Problem statement: Take the data below and extract the lines from the one with "none -> brown pillow [78,250,195,351]" to the one with "beige speaker [647,470,667,513]", inclusive, exactly as written.

Stored data entries
◆ ◆ ◆ ◆ ◆

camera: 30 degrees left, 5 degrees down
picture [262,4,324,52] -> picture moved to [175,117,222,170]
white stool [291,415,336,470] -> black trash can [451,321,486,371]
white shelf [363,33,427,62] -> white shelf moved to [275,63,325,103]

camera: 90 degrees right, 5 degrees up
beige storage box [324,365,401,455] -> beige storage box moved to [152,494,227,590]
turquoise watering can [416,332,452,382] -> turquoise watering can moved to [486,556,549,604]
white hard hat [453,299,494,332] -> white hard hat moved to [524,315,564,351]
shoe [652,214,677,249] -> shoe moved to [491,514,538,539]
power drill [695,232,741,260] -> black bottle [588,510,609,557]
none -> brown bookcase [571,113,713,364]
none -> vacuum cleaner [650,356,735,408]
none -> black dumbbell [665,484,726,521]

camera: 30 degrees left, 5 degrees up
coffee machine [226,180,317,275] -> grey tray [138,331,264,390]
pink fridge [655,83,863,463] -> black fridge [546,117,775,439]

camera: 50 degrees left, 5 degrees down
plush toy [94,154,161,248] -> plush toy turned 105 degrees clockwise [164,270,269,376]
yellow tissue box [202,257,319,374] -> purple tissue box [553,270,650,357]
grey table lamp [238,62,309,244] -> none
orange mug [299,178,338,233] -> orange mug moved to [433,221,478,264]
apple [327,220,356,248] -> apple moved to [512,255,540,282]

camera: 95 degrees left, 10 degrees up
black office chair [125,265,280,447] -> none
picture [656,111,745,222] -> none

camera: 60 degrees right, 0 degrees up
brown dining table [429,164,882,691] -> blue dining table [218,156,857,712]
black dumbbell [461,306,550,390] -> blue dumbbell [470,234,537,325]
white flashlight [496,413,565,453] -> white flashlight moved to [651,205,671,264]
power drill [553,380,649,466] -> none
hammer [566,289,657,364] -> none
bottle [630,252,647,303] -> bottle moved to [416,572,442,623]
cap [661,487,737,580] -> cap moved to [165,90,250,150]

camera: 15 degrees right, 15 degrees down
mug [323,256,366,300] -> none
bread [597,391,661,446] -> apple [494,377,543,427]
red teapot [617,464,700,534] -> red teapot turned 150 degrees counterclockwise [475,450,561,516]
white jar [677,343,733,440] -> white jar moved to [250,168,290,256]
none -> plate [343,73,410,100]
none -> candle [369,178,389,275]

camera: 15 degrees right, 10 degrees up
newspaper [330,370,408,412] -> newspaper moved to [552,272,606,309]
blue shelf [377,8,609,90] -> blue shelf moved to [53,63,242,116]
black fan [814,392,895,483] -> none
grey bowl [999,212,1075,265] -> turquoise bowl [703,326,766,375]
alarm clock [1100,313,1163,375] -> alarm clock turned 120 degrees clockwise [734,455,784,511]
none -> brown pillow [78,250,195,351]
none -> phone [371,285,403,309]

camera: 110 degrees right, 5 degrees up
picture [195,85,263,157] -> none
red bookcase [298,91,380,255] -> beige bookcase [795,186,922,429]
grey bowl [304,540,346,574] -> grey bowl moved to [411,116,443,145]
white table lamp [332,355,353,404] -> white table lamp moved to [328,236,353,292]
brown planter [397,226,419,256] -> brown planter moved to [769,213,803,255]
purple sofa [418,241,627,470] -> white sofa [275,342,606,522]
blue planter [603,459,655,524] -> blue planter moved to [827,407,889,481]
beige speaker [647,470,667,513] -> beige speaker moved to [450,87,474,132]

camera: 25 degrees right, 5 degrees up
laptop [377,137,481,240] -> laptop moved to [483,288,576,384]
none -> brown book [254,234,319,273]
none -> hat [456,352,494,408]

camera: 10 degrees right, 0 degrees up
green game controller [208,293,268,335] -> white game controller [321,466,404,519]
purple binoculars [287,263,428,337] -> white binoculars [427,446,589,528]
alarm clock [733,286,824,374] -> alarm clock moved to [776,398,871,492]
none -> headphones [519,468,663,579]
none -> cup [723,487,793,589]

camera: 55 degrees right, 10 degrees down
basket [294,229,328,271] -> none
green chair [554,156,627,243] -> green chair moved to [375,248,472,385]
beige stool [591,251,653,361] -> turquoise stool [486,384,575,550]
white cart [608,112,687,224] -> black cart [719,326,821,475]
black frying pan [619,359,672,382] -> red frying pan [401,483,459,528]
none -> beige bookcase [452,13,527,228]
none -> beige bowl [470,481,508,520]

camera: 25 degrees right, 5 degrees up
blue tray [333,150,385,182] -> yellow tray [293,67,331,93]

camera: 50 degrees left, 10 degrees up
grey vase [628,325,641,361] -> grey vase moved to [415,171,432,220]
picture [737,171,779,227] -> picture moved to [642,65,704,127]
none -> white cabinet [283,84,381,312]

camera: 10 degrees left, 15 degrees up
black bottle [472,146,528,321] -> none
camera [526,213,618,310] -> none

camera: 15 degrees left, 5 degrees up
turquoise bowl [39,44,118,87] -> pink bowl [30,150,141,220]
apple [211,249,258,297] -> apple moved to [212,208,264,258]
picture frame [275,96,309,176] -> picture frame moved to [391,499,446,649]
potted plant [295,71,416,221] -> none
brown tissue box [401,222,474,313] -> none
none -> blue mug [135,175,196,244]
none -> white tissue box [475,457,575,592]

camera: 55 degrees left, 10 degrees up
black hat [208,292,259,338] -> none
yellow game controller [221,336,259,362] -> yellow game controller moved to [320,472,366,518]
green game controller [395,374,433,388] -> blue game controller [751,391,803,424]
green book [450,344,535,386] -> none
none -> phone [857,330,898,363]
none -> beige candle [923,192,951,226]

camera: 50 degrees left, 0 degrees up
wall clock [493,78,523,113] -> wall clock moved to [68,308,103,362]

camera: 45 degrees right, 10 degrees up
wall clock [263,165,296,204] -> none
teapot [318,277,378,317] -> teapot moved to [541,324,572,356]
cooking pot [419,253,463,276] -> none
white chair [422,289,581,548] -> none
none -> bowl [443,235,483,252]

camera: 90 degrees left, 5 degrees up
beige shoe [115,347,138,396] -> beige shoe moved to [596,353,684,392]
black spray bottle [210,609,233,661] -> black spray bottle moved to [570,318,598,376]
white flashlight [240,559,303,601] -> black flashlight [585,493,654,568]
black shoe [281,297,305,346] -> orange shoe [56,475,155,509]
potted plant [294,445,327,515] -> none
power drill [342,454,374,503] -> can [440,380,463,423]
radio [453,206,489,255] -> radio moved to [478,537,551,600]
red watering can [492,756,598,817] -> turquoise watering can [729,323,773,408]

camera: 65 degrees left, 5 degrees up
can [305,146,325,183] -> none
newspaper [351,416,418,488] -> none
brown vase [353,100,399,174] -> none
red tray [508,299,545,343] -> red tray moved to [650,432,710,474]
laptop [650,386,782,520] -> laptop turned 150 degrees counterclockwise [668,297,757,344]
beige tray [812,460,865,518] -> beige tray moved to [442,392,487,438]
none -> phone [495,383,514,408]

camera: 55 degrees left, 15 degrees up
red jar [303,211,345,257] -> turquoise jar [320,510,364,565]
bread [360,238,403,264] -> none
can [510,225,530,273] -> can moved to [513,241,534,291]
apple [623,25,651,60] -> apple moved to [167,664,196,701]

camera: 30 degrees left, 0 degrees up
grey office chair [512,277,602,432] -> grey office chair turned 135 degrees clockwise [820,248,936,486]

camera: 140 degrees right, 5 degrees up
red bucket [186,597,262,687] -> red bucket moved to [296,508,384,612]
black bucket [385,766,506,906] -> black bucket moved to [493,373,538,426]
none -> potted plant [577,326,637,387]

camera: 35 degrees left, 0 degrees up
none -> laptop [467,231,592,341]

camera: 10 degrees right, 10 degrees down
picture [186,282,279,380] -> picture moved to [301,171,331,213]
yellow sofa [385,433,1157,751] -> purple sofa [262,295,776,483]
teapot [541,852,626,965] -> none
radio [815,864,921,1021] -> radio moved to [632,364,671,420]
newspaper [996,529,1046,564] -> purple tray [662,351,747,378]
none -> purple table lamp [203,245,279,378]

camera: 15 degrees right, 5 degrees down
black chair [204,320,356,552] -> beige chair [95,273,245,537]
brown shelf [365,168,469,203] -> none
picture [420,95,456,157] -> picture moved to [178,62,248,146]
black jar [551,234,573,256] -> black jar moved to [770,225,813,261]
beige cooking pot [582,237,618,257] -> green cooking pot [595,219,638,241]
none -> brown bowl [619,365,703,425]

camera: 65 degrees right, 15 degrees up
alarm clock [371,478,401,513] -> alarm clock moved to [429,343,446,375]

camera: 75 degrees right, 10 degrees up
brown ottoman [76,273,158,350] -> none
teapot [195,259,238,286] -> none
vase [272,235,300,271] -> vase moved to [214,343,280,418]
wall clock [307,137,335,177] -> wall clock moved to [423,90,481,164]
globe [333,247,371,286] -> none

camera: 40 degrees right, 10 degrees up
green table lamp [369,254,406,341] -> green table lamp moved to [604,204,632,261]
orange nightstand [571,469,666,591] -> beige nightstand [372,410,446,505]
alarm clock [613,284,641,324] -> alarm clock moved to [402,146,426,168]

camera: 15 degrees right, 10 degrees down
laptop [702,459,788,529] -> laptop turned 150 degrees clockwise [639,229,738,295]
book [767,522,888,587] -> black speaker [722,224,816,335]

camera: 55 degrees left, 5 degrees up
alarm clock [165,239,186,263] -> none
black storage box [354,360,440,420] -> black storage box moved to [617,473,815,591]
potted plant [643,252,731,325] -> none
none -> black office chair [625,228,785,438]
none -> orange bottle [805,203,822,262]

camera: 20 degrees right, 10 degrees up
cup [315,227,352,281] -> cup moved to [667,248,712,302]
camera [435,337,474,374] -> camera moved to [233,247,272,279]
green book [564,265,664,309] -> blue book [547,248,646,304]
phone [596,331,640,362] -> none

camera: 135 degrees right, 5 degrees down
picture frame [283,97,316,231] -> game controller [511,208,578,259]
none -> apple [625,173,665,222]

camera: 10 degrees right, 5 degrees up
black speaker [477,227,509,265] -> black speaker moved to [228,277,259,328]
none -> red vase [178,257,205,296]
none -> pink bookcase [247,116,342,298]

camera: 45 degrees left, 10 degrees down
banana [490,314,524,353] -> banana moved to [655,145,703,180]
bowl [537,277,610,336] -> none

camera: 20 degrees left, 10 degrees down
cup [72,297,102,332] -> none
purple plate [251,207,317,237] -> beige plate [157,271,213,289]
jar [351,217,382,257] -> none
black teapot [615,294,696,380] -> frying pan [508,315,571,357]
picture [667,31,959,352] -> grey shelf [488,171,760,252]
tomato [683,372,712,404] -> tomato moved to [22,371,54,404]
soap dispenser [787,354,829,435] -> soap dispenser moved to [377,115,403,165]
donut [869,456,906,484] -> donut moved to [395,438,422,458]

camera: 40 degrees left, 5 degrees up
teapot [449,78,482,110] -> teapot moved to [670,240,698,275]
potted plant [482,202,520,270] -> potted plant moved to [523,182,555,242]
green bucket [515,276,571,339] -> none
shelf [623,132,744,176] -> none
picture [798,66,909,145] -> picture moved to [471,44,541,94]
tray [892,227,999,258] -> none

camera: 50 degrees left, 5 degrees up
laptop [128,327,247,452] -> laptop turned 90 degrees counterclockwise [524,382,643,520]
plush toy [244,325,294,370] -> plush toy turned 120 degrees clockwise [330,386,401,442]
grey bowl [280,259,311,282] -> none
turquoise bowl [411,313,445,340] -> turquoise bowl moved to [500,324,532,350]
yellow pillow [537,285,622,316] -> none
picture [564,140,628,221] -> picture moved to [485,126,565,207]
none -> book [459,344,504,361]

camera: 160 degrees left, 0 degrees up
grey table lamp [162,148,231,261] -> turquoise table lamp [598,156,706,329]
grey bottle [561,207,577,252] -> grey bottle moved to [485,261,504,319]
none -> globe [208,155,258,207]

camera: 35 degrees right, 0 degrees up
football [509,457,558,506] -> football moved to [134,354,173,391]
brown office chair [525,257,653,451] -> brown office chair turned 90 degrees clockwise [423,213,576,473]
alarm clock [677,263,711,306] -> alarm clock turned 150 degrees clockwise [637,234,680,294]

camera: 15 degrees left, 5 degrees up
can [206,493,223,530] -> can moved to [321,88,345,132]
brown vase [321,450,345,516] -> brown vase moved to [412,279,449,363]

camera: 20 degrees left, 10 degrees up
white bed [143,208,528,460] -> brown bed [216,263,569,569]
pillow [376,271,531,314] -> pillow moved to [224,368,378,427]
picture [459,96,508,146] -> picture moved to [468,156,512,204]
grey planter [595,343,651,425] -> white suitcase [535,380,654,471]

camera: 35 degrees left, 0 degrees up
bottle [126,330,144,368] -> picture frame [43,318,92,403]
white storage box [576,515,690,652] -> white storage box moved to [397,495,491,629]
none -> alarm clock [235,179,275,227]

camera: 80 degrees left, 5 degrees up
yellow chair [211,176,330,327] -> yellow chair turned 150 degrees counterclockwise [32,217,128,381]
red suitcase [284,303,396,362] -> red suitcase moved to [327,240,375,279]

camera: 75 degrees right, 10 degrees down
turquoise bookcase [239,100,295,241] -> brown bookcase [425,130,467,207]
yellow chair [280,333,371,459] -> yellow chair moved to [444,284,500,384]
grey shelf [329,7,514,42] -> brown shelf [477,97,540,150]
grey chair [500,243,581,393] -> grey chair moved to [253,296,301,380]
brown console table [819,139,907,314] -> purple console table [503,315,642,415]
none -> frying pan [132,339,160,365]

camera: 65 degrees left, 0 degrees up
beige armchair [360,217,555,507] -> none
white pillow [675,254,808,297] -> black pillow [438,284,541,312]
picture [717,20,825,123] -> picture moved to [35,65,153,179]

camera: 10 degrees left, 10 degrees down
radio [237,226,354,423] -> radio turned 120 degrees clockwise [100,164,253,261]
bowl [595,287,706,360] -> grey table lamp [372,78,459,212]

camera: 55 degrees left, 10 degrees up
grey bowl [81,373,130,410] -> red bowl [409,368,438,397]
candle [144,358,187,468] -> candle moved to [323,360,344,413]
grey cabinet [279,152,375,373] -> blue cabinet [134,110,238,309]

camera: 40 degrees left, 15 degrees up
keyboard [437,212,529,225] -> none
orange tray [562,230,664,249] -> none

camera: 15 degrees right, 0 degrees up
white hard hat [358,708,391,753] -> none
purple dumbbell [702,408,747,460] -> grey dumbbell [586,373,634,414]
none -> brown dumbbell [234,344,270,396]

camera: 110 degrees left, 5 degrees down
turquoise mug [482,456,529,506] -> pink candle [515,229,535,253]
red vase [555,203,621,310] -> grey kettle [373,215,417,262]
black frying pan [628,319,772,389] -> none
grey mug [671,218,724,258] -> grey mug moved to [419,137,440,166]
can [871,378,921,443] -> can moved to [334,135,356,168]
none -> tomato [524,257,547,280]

◆ ◆ ◆ ◆ ◆

Answer for this exercise:
none -> brown pillow [78,250,195,351]
none -> phone [371,285,403,309]

camera: 110 degrees right, 5 degrees up
picture [195,85,263,157] -> none
red bookcase [298,91,380,255] -> beige bookcase [795,186,922,429]
grey bowl [304,540,346,574] -> grey bowl moved to [411,116,443,145]
white table lamp [332,355,353,404] -> white table lamp moved to [328,236,353,292]
brown planter [397,226,419,256] -> brown planter moved to [769,213,803,255]
purple sofa [418,241,627,470] -> white sofa [275,342,606,522]
blue planter [603,459,655,524] -> blue planter moved to [827,407,889,481]
beige speaker [647,470,667,513] -> beige speaker moved to [450,87,474,132]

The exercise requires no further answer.